Copy every line below that has the word "caixa" in it.

> Task data
=== Section Start ===
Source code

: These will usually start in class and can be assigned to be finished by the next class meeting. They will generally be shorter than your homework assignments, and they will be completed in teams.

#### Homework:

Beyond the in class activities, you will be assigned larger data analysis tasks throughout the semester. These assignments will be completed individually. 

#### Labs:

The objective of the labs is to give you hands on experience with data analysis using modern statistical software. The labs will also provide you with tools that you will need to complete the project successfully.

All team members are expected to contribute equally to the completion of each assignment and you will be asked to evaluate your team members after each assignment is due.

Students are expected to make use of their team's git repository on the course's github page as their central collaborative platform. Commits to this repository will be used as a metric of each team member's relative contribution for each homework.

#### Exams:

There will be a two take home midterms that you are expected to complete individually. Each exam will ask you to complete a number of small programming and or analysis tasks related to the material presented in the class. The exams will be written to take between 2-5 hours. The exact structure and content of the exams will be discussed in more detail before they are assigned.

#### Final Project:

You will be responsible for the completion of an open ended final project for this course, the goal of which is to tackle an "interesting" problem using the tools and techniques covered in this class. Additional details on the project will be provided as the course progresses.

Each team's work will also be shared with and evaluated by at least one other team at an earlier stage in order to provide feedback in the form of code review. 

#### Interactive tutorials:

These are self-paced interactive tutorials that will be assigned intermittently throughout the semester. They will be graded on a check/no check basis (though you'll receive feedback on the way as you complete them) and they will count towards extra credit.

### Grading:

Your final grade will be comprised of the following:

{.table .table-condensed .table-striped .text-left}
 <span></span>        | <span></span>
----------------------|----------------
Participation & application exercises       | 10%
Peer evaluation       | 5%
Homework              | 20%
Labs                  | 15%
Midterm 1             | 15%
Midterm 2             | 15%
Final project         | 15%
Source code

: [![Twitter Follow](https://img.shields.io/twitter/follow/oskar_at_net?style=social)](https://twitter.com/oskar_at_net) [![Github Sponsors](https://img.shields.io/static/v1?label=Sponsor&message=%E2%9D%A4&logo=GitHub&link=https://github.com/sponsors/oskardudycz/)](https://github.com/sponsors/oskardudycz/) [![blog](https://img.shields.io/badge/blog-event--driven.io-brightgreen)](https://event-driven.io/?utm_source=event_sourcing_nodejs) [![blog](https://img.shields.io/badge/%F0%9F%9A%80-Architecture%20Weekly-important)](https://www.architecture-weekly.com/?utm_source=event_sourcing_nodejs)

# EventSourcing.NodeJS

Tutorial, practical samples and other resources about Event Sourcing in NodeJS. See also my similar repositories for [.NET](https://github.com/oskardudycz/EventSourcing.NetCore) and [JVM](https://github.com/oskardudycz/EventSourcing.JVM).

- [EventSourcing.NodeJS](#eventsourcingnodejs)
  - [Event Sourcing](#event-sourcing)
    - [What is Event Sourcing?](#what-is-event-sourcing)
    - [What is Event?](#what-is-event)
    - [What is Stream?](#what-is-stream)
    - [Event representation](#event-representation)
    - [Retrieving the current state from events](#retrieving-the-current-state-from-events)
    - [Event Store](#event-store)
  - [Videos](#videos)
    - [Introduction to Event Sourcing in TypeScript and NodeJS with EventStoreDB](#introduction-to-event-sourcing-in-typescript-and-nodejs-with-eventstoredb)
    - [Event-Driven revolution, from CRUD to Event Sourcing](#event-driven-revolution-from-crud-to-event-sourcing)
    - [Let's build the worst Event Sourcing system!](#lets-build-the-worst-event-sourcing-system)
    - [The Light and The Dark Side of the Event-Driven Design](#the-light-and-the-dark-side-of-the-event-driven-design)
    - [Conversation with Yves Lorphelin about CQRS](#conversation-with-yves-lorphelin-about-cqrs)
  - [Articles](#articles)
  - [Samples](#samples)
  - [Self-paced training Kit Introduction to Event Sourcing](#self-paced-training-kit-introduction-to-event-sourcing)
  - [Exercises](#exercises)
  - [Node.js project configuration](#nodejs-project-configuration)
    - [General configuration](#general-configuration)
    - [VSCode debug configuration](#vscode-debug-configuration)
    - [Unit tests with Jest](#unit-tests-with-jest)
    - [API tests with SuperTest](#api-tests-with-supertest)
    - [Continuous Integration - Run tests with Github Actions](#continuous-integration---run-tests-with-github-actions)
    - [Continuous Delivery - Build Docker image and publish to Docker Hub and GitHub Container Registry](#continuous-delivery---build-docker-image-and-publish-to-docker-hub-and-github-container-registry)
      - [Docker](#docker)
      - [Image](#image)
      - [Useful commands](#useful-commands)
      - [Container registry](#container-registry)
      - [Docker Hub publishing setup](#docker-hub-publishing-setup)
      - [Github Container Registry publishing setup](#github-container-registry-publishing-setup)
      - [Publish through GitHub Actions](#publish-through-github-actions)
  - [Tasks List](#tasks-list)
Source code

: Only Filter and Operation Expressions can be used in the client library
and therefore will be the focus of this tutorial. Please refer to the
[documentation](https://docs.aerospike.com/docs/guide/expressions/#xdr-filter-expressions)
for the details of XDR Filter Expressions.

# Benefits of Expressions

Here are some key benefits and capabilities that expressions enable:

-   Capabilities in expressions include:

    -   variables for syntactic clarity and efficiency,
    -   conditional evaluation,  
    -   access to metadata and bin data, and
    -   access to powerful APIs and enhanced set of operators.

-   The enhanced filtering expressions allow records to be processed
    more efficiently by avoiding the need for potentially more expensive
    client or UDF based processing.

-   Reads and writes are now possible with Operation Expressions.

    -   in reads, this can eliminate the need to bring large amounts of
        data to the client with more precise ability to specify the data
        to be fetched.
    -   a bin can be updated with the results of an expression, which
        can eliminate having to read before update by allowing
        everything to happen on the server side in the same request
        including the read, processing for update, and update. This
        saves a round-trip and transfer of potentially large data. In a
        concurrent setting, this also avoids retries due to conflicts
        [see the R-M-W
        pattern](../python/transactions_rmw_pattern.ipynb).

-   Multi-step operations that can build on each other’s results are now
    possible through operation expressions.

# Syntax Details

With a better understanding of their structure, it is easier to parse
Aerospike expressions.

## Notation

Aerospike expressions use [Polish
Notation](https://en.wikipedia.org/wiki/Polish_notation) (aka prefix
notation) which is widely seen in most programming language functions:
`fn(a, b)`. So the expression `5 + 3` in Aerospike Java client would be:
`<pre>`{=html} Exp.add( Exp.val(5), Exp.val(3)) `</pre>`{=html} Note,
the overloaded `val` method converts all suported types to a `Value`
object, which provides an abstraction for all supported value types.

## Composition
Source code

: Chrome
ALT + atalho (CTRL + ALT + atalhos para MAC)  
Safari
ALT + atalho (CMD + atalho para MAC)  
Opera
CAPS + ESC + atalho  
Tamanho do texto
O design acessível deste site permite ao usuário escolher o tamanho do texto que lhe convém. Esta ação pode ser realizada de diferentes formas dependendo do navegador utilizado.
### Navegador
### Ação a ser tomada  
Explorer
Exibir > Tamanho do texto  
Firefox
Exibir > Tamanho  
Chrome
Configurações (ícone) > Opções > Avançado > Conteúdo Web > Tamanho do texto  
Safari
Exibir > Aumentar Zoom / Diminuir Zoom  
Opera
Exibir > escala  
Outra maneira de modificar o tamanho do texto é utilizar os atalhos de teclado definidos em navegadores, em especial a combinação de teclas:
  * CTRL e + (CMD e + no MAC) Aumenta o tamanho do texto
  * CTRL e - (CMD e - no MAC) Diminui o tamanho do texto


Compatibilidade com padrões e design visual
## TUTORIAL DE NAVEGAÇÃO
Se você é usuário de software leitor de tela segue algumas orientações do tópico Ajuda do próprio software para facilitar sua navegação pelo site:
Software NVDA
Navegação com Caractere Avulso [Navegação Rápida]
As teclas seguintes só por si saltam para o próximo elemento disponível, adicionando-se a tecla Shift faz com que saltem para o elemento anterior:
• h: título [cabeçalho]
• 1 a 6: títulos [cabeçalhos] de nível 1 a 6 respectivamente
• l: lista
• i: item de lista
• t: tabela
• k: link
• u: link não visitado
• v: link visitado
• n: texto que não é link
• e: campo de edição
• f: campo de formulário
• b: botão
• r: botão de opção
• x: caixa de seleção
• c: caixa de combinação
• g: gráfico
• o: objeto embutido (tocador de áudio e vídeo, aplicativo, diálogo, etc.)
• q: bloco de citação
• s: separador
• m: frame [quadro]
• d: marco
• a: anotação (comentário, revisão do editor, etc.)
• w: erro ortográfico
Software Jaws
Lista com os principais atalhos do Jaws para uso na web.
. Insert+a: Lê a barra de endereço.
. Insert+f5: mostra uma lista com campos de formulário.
=== Section End ===
> Exercise output
• x: caixa de seleção
• c: caixa de combinação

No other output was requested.